All 259 people on board, including their 29-year-old son Alistair, and 11 people on the ground died. And now the couple, who live near Sandhoe, hope they will get some real answers.
They claim the UK and US governments of the time colluded in a flawed trial to sweep the matter under the carpet. “There are too many people who don’t want the answers to come out, but we have to remain hopeful,” said Jean.
Thanks to the unstinting pressure applied from three sources – the group the Berkleys help run, the leading Scottish lawyer and human rights campaigner Aamer Anwar and the family of Megrahi himself, who on his death bed still maintained his innocence – the case against the only person convicted of the atrocity will now be reviewed.
In a statement Mr Anwar said: “The only place to determine whether a miscarriage of justice did occur is in the appeal court, where the evidence can be subjected to rigorous scrutiny.”

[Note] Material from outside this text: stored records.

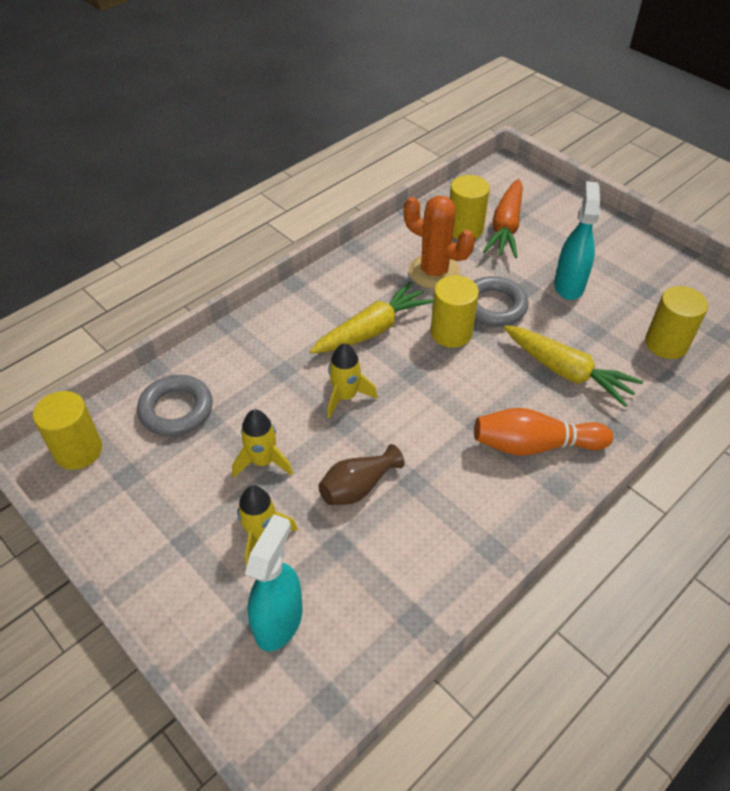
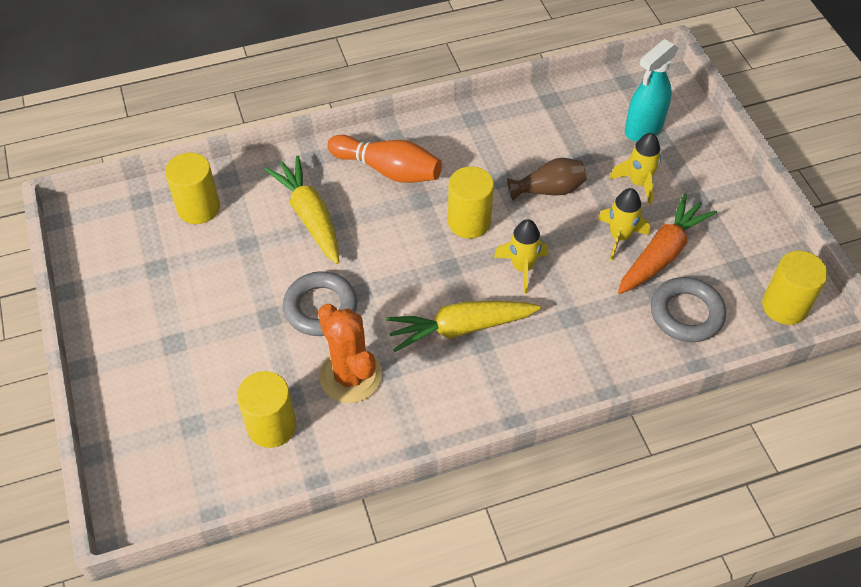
camera: 155 degrees left, 5 degrees up
yellow cylinder [430,275,479,348] -> yellow cylinder moved to [448,166,494,239]
orange carrot [483,179,523,258] -> orange carrot moved to [618,193,717,294]
turquoise spray bottle [554,181,600,300] -> none

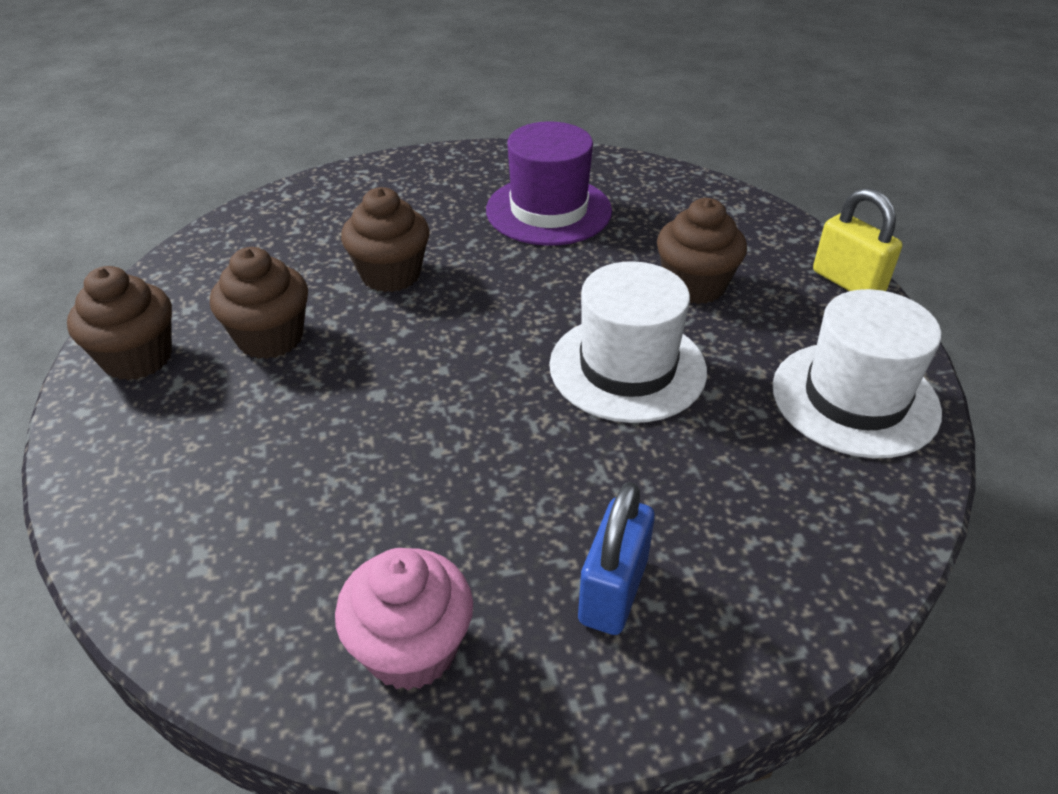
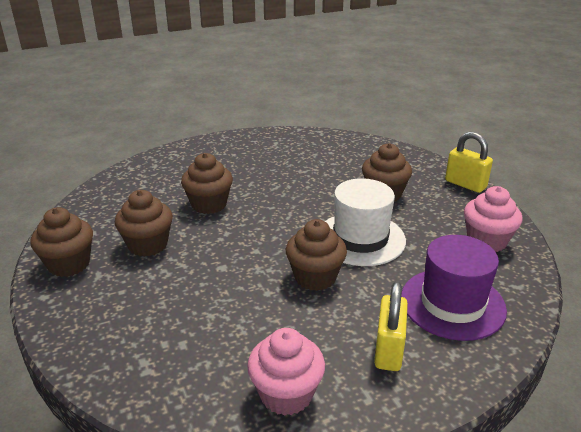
camera: 10 degrees left, 10 degrees down
purple hat [486,121,612,246] -> purple hat moved to [401,235,507,341]
blue padlock [578,482,655,635] -> yellow padlock [374,281,408,371]
white hat [773,289,942,458] -> pink cupcake [464,186,522,252]
none -> brown cupcake [286,219,347,291]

The appeal against his conviction had to come from Megrahi or his representatives, this time his widow and son. In life he lost one such appeal, in 2002, and then dropped a second, in 2009, when he became ill.
The Scottish Criminal Cases Review Commission said this week: “Having considered all the available evidence, the commission believes that Mr Megrahi, in abandoning his appeal, did so as he held a genuine and reasonable belief that such a course of action would result in him being able to return home to Libya, at a time when he was suffering from terminal cancer.
“On that basis, the commission has decided that it is in the interests of justice to accept the current application for a full review of his conviction.”